» Text under study
June 1st, 2010, 07:01 AM
After some more experiments, the cause seems more clear.

First, I removed the RAID and cleared the partition table.
Next, I ran Disk Utility to benchmark read/write speed on both drives with ubuntu LiveCD and HD Tune Pro on another Windows XP machine. The results follow:

       Ubuntu 10.04   Windows XP
min.      2.3MB/s      40.7MB/s
max.      19.0MB/s     88.3MB/s
avg.      5.3MB/s      70.1MB/s

Reading speed is a little slow for about 40-50MB/s on ubuntu and 75-85MB/s on Windows XP, but still far faster than writing speed.

As a result, it's a no-brainer neither the HD nor the RAID is the problem while the disk sector size matters little. So I started to doubt the SATA cables and the mother board connectors. Then I took the disks out of the case and connected only one disk with the SATA cable at a perfect angle(almost no twisting) to run the benchmark again.

This time, the performance was similar to the results on the Windows XP machine so that I guessed the cables matter a lot. But whenever I connect both disks, the performance always goes down to 30-40MB/s each for writing and 55-75MB/s for reading even after I've replaced the cables with high quality ones made by COMAX and Amphenol.

I also ran the benchmarks with ubuntu 9.04 and fedora 13 and the results looked similar. I am at the end of my rope with Intel 865G and ICH5 so that I decide to to detach one of the disk after the RAID is built up to maintain the system performance.:(

» Requirement
Reproduce the forum post from "First, I removed" up to and including "than writing speed.". The items that come next are separate material and have no connection to the forum post.

» Given data

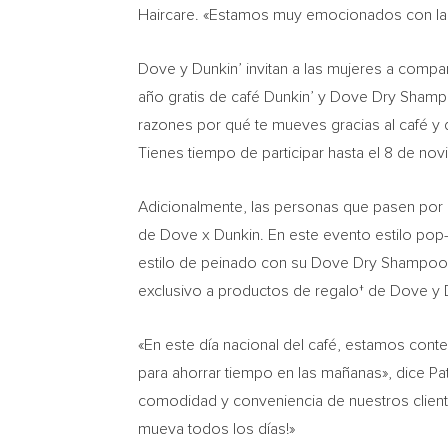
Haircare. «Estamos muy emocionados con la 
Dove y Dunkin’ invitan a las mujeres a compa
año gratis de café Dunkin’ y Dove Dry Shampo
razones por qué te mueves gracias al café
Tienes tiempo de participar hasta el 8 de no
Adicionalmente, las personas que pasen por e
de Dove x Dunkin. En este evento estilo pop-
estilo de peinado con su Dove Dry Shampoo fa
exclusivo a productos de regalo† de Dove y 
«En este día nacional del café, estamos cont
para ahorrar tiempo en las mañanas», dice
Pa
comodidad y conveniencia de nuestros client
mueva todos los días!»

==

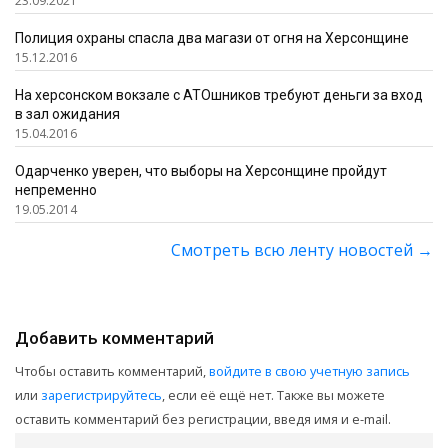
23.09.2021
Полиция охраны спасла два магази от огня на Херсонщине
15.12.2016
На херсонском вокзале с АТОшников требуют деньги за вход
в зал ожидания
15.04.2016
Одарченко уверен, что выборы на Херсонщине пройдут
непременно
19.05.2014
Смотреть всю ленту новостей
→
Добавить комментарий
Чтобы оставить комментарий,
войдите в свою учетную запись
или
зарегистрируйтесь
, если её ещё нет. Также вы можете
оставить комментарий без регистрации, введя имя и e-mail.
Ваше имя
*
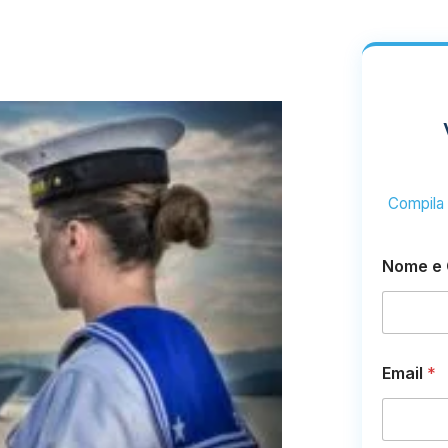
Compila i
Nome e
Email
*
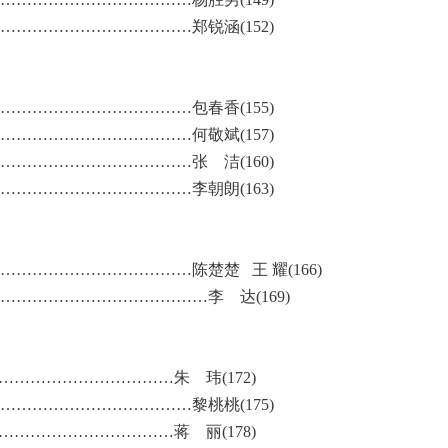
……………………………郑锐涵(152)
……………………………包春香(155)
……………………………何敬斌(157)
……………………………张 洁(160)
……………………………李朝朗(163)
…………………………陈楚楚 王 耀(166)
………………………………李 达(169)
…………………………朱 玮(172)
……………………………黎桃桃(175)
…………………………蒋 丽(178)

» Result below
First, I removed the RAID and cleared the partition table.
Next, I ran Disk Utility to benchmark read/write speed on both drives with ubuntu LiveCD and HD Tune Pro on another Windows XP machine. The results follow:

       Ubuntu 10.04   Windows XP
min.      2.3MB/s      40.7MB/s
max.      19.0MB/s     88.3MB/s
avg.      5.3MB/s      70.1MB/s

Reading speed is a little slow for about 40-50MB/s on ubuntu and 75-85MB/s on Windows XP, but still far faster than writing speed.